Likewise, Alaska Senator Lisa Murkowski’s logic was more than a bit skewed: 

Given the partisan nature of this impeachment from the very beginning and throughout. I have come to the conclusion that there will be no fair trial in the Senate. I don’t believe the continuation of this process will change anything. It is sad for me to admit that, as an institution, the Congress has failed.”

What Senators Alexander and Murkowski - along with a lot of other Republicans (and a few Democrats) - are going to wind up with is a tainted reputation - an acidic asterisk - for the rest of time for being elected leaders who, for whatever reason, decided that despite the IMPOTUS’s obvious guilt, were not going to vote to support hearing from a single witness against him. Imagine that: a trial of momentous import without a single witness! This makes virtually no sense. It seems that in the long run, Senators Alexander, Murkowski et al care not a whit about the judgment of history; they are far, far more concerned about what the president, his henchmen and supporters care about them today.

In other words: to hell with tomorrow.

History has become history . . .

In this essay’s second paragraph, we presented the nearly identical aphorisms of Santayana and Churchill about those who forget history being doomed to repeat it. Pretty chilling stuff. Well, in this instance - the senate’s 51-49 vote against subpoenaing witnesses - the man of the hour is neither as wise as the former nor as politically adroit as the latter. In this case the aphorist of note was a legendary industrialist and multi-billionaire (about $200 billion in today’s $$$) who also happened to be one of most the hateful bigots of all time: Henry Ford.  Unlike Santayana and Churchill, Ford believed with every fiber of his being that “History is bunk.”  In a widely-reported 1916 interview with a journalist from the Chicago Tribune, Ford told the writer, one Charles N. Wheeler:

"Say, what do I care about Napoleon? What do we care about what they did 500 or 1,000 years ago? I don't know whether Napoleon did or did not try to get across and I don't care. It means nothing to me. History is more or less bunk. It's tradition. We don't want tradition. We want to live in the present and the only history that is worth a tinker's dam is the history we make today."
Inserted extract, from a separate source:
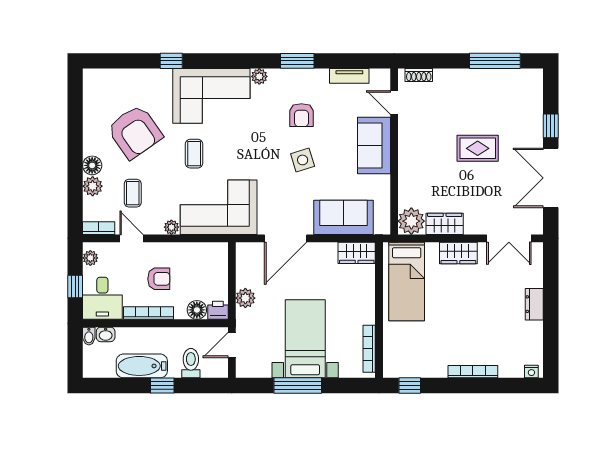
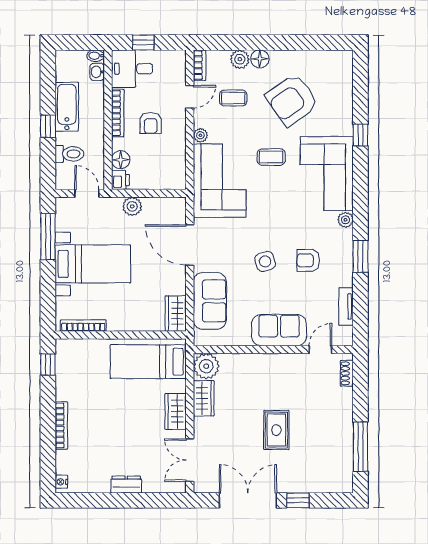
plant: (90, 258) -> (171, 57), removed
window: (298, 386) -> (48, 237), moved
(It should be noted that not only did Ford create the industrial assembly line and the world’s first affordable automobile, he also purchased a newspaper [The Dearborn Independent] in order to publish a multi-issue screed entitled The International Jew: The World’s Problem . . . which incorporated most, if not all of, history’s most vicious anti-Semitic tract: The Protocols of the Elders of Zion.  To this very day, Ford remains a god to White Nationalists, neo-Nazis and conspiracy addicts of all stripes.)

It is more than depressing to imagine people who are supposedly of accomplishment and rank, people who are in a position to play a significant role on the stage of history, having so little - if any - concern whatsoever about their future place on that stage. I guess so long as they maintain their political positions, not draw the fury or ire of their “highly stable genius” and live out lives of comfort and recognition, that’s all that matters. I for one cannot understand how so many people whose lives are both guided and guarded by deeply-held religious scruples and theological concerns of eternal life, can at the same time be so lacking in curiosity - so uncaring - about their place in the annals of history. Does it not matter to them that history - if not G-d co-self (my term for “him/herself”) - will have the final judgement. Has it not dawned on them that in five, ten, fifty years and more, historians will have uncovered just how corrupt, self-serving and traitorous this administration has been from even before day one? That in large part, it was due to their spineless lack of moral courage, their robotic need to put partisanship above patriotism that led to America’s no longer being the world’s “last great hope?” If history will remember them at all, it will not likely be for their greatness . . . but for their turning their backs on both the people they were supposed to selflessly serve and on history itself.

Tell me: has history, like Herodotus, himself, become history?

274 days until the presidential election.